▶ _Actions to take_:
(1) According to the passage on the vacuum-bounded system, why does keeping only the normal modes give a lower bound?
(2) Extend the derivation for the vacuum-bounded system beyond its final line.

Now we will compute the same correlator in the vacuum-bounded system,
using the ansatz that the wavenumbers are multiples of some spacing
$k_1$, which gives $\Nnorm\approx \pi/k_1$ normal wavenumbers.  This is
equivalent to saying that the normal wavenumbers are those appropriate
to a problem with a rigid boundary at distance $\Lin' =
(\pi/k_1)(L/(N+1)) \approx L(\Nnorm/N)$.  There will also be a
contribution from the abnormal modes.  The contribution from each mode
is positive, so by taking only normal modes we will find a lower bound
on $\<x_\Ninn^2\>$.  Using this bound we can derive an upper bound on
$\Lin'$ and thus on $S(E)$.

We will again work with $N$ oscillators for $N$ large.  We will ignore
all terms of $O(1/N)$ or $O(1/\Nnorm)$.  Accordingly we will take
$\Lin'/\Nnorm = L/N$ and
\begin{equation}
k_n = n k_1 = {\pi n\over \Nnorm} = {\pi n\over \Nnorm+1}\,.
\end{equation}
As before we have
\begin{equation}\label{eqn:defvbfreqs}
\omega_n = {2N\over L}\sin{k_n\over 2} ={2N\over L}\sin{\pi n\over 2\Nnorm}\,.
\end{equation}

Now we can derive the normalizations of the normal modes: We know from
Eqs.\ (\ref{eqn:tinin}) and (\ref{eqn:tinout}) that if $a$ is an
inside oscillator, then for any $\mu$,
\begin{equation}
\sum_\nu V_{a\nu} V_{\mu\nu} = \delta_{a\mu}\,,
\end{equation}
so 
\begin{equation}\label{eqn:orthogonality}
\delta_{a\mu}  = \sum_{n=1}^\Nnorm N_n^2\sin k_n a\sin k_n \mu +
\text{abnormal modes.}
\end{equation}
Later we will find that $\Nnorm$ is close to $\Nin$.  Using this, and
since we are working in the limit where $\Nin$ is large, we can choose
$a$ such that
\begin{equation}\label{eqn:abounds}
1 \ll a \ll 2\Nin - \Nnorm \sim \Nin\,.

▶ _Recorded information_:
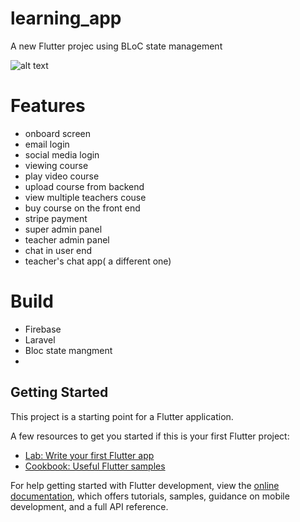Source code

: # learning_app

A new Flutter projec using BLoC state management

![alt text](https://www.dbestech.com/uploads/20230131/49806f6d3e708da7a7975deb5c73cbfb.jpg)


# Features 
- onboard screen
- email login
- social media login
- viewing course
- play video course
- upload course from backend
- view multiple teachers couse
- buy course on the front end
- stripe payment
- super admin panel
- teacher admin panel
- chat in user end
- teacher's chat app( a different one)

# Build
- Firebase
- Laravel
- Bloc state mangment
- 

## Getting Started

This project is a starting point for a Flutter application.

A few resources to get you started if this is your first Flutter project:

- [Lab: Write your first Flutter app](https://docs.flutter.dev/get-started/codelab)
- [Cookbook: Useful Flutter samples](https://docs.flutter.dev/cookbook)

For help getting started with Flutter development, view the
[online documentation](https://docs.flutter.dev/), which offers tutorials,
samples, guidance on mobile development, and a full API reference.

▶ _Task answers_:
(1) Each mode makes a positive contribution.

(2)
\end{equation}
Each abnormal 
mode $\alpha$ contributes 
\begin{equation}
N_\alpha^2 \sinh k_\alpha a \sinh k_\alpha \mu \equiv \delta_{\text{abn}}
\end{equation}
to the right-hand side of Eq.\ (\ref{eqn:orthogonality}).  However, this
same mode contributes
\begin{equation}
{L\over 4 N} N_\alpha^2 {\sinh^2 k_\alpha (\Ninn) \over \cosh (k_\alpha/2)}
\end{equation}
to the sum for $\<x_\Ninn^2\>$ in Eq.\ (\ref{eqn:outoutdef}).
Since $\<x_\Ninn^2\> = L/(2\pi N)[\ln N + O(1)]$ it follows that
\begin{equation}
N_\alpha^2 {\sinh^2 k_\alpha (\Ninn) \over \cosh (k_\alpha/2)} \alt {\ln N\over 2\pi}
\end{equation}
and thus that
\begin{equation}
\delta_{\text{abn}} < {\sinh k_\alpha a\sinh k_\alpha \mu \cosh(k_\alpha/2)\over
	2 \pi \sinh^2 k_\alpha(\Ninn)} \ln N\,.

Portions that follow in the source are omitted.